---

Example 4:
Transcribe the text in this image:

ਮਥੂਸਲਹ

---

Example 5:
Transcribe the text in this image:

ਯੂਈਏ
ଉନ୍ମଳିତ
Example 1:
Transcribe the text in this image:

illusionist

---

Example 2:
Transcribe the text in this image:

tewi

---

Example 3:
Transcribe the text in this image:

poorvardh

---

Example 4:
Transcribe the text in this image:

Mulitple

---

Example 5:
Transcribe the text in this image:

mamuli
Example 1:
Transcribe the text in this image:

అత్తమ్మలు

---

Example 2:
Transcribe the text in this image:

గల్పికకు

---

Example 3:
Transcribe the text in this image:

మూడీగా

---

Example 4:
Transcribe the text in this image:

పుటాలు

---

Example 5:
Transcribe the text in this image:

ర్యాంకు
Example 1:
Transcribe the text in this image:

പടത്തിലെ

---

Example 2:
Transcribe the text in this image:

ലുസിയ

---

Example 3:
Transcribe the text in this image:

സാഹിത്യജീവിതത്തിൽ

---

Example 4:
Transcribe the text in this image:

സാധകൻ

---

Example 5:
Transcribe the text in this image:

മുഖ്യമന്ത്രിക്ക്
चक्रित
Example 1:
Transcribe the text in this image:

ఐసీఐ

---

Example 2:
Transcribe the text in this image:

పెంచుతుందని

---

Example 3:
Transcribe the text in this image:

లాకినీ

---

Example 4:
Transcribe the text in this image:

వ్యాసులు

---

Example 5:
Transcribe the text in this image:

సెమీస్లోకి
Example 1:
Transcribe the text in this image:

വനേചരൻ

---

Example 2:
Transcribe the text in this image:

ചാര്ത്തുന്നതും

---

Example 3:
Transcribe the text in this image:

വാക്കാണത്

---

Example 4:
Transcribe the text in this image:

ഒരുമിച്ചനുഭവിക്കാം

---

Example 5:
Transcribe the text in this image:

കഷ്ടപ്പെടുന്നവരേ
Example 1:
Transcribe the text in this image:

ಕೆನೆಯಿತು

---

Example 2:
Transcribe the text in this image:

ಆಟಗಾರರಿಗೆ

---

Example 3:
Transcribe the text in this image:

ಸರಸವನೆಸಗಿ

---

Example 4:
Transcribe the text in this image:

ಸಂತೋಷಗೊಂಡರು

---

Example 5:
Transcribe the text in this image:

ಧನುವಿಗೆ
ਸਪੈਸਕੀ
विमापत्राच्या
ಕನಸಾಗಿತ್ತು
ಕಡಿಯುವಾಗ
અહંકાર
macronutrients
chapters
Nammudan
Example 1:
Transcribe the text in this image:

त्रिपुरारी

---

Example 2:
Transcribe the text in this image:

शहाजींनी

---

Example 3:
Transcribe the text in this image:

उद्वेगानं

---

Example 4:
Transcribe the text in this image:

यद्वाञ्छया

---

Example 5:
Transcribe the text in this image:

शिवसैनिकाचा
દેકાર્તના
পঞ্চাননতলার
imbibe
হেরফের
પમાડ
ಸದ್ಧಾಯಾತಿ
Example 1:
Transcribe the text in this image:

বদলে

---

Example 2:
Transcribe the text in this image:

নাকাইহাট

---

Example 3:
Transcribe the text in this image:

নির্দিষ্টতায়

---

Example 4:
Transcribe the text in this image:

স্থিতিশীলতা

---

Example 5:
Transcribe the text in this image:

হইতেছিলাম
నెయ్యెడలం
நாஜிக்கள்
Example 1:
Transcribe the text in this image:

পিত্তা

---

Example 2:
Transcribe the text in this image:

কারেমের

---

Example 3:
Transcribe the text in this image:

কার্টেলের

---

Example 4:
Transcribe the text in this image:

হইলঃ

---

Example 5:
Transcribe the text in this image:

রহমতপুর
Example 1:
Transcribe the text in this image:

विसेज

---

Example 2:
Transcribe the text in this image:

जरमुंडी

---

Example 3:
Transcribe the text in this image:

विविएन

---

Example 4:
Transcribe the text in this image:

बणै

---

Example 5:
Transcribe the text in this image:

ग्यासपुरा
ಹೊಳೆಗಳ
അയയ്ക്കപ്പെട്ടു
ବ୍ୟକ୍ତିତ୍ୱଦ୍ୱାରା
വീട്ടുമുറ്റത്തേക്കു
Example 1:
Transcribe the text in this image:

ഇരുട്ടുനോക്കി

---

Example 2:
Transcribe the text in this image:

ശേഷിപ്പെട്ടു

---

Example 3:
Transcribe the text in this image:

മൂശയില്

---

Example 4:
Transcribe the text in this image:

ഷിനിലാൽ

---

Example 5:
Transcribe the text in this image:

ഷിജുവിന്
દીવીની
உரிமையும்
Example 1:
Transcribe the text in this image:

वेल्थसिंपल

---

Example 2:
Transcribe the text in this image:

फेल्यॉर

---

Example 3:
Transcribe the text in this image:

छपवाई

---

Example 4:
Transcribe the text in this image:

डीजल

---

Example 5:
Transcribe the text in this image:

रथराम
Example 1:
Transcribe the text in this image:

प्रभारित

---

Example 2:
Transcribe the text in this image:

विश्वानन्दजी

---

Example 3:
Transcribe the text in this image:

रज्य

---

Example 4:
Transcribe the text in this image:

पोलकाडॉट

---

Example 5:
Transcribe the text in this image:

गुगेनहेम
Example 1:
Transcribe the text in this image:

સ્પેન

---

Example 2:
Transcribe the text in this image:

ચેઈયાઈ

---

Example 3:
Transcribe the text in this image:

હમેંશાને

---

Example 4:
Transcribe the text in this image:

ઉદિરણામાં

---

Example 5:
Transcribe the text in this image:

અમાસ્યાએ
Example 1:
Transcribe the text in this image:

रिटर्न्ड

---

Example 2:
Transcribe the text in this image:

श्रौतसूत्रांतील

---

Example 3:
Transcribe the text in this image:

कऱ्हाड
★ ★ ★ ★ ★
WHAT THE TASK REQUIRES: Retype the records, line for line.

ANSWER TO THE EXERCISE:
---

Example 4:
Transcribe the text in this image:

ਮਥੂਸਲਹ

---

Example 5:
Transcribe the text in this image:

ਯੂਈਏ
ଉନ୍ମଳିତ
Example 1:
Transcribe the text in this image:

illusionist

---

Example 2:
Transcribe the text in this image:

tewi

---

Example 3:
Transcribe the text in this image:

poorvardh

---

Example 4:
Transcribe the text in this image:

Mulitple

---

Example 5:
Transcribe the text in this image:

mamuli
Example 1:
Transcribe the text in this image:

అత్తమ్మలు

---

Example 2:
Transcribe the text in this image:

గల్పికకు

---

Example 3:
Transcribe the text in this image:

మూడీగా

---

Example 4:
Transcribe the text in this image:

పుటాలు

---

Example 5:
Transcribe the text in this image:

ర్యాంకు
Example 1:
Transcribe the text in this image:

പടത്തിലെ

---

Example 2:
Transcribe the text in this image:

ലുസിയ

---

Example 3:
Transcribe the text in this image:

സാഹിത്യജീവിതത്തിൽ

---

Example 4:
Transcribe the text in this image:

സാധകൻ

---

Example 5:
Transcribe the text in this image:

മുഖ്യമന്ത്രിക്ക്
चक्रित
Example 1:
Transcribe the text in this image:

ఐసీఐ

---

Example 2:
Transcribe the text in this image:

పెంచుతుందని

---

Example 3:
Transcribe the text in this image:

లాకినీ

---

Example 4:
Transcribe the text in this image:

వ్యాసులు

---

Example 5:
Transcribe the text in this image:

సెమీస్లోకి
Example 1:
Transcribe the text in this image:

വനേചരൻ

---

Example 2:
Transcribe the text in this image:

ചാര്ത്തുന്നതും

---

Example 3:
Transcribe the text in this image:

വാക്കാണത്

---

Example 4:
Transcribe the text in this image:

ഒരുമിച്ചനുഭവിക്കാം

---

Example 5:
Transcribe the text in this image:

കഷ്ടപ്പെടുന്നവരേ
Example 1:
Transcribe the text in this image:

ಕೆನೆಯಿತು

---

Example 2:
Transcribe the text in this image:

ಆಟಗಾರರಿಗೆ

---

Example 3:
Transcribe the text in this image:

ಸರಸವನೆಸಗಿ

---

Example 4:
Transcribe the text in this image:

ಸಂತೋಷಗೊಂಡರು

---

Example 5:
Transcribe the text in this image:

ಧನುವಿಗೆ
ਸਪੈਸਕੀ
विमापत्राच्या
ಕನಸಾಗಿತ್ತು
ಕಡಿಯುವಾಗ
અહંકાર
macronutrients
chapters
Nammudan
Example 1:
Transcribe the text in this image:

त्रिपुरारी

---

Example 2:
Transcribe the text in this image:

शहाजींनी

---

Example 3:
Transcribe the text in this image:

उद्वेगानं

---

Example 4:
Transcribe the text in this image:

यद्वाञ्छया

---

Example 5:
Transcribe the text in this image:

शिवसैनिकाचा
દેકાર્તના
পঞ্চাননতলার
imbibe
হেরফের
પમાડ
ಸದ್ಧಾಯಾತಿ
Example 1:
Transcribe the text in this image:

বদলে

---

Example 2:
Transcribe the text in this image:

নাকাইহাট

---

Example 3:
Transcribe the text in this image:

নির্দিষ্টতায়

---

Example 4:
Transcribe the text in this image:

স্থিতিশীলতা

---

Example 5:
Transcribe the text in this image:

হইতেছিলাম
నెయ్యెడలం
நாஜிக்கள்
Example 1:
Transcribe the text in this image:

পিত্তা

---

Example 2:
Transcribe the text in this image:

কারেমের

---

Example 3:
Transcribe the text in this image:

কার্টেলের

---

Example 4:
Transcribe the text in this image:

হইলঃ

---

Example 5:
Transcribe the text in this image:

রহমতপুর
Example 1:
Transcribe the text in this image:

विसेज

---

Example 2:
Transcribe the text in this image:

जरमुंडी

---

Example 3:
Transcribe the text in this image:

विविएन

---

Example 4:
Transcribe the text in this image:

बणै

---

Example 5:
Transcribe the text in this image:

ग्यासपुरा
ಹೊಳೆಗಳ
അയയ്ക്കപ്പെട്ടു
ବ୍ୟକ୍ତିତ୍ୱଦ୍ୱାରା
വീട്ടുമുറ്റത്തേക്കു
Example 1:
Transcribe the text in this image:

ഇരുട്ടുനോക്കി

---

Example 2:
Transcribe the text in this image:

ശേഷിപ്പെട്ടു

---

Example 3:
Transcribe the text in this image:

മൂശയില്

---

Example 4:
Transcribe the text in this image:

ഷിനിലാൽ

---

Example 5:
Transcribe the text in this image:

ഷിജുവിന്
દીવીની
உரிமையும்
Example 1:
Transcribe the text in this image:

वेल्थसिंपल

---

Example 2:
Transcribe the text in this image:

फेल्यॉर

---

Example 3:
Transcribe the text in this image:

छपवाई

---

Example 4:
Transcribe the text in this image:

डीजल

---

Example 5:
Transcribe the text in this image:

रथराम
Example 1:
Transcribe the text in this image:

प्रभारित

---

Example 2:
Transcribe the text in this image:

विश्वानन्दजी

---

Example 3:
Transcribe the text in this image:

रज्य

---

Example 4:
Transcribe the text in this image:

पोलकाडॉट

---

Example 5:
Transcribe the text in this image:

गुगेनहेम
Example 1:
Transcribe the text in this image:

સ્પેન

---

Example 2:
Transcribe the text in this image:

ચેઈયાઈ

---

Example 3:
Transcribe the text in this image:

હમેંશાને

---

Example 4:
Transcribe the text in this image:

ઉદિરણામાં

---

Example 5:
Transcribe the text in this image:

અમાસ્યાએ
Example 1:
Transcribe the text in this image:

रिटर्न्ड

---

Example 2:
Transcribe the text in this image:

श्रौतसूत्रांतील

---

Example 3:
Transcribe the text in this image:

कऱ्हाड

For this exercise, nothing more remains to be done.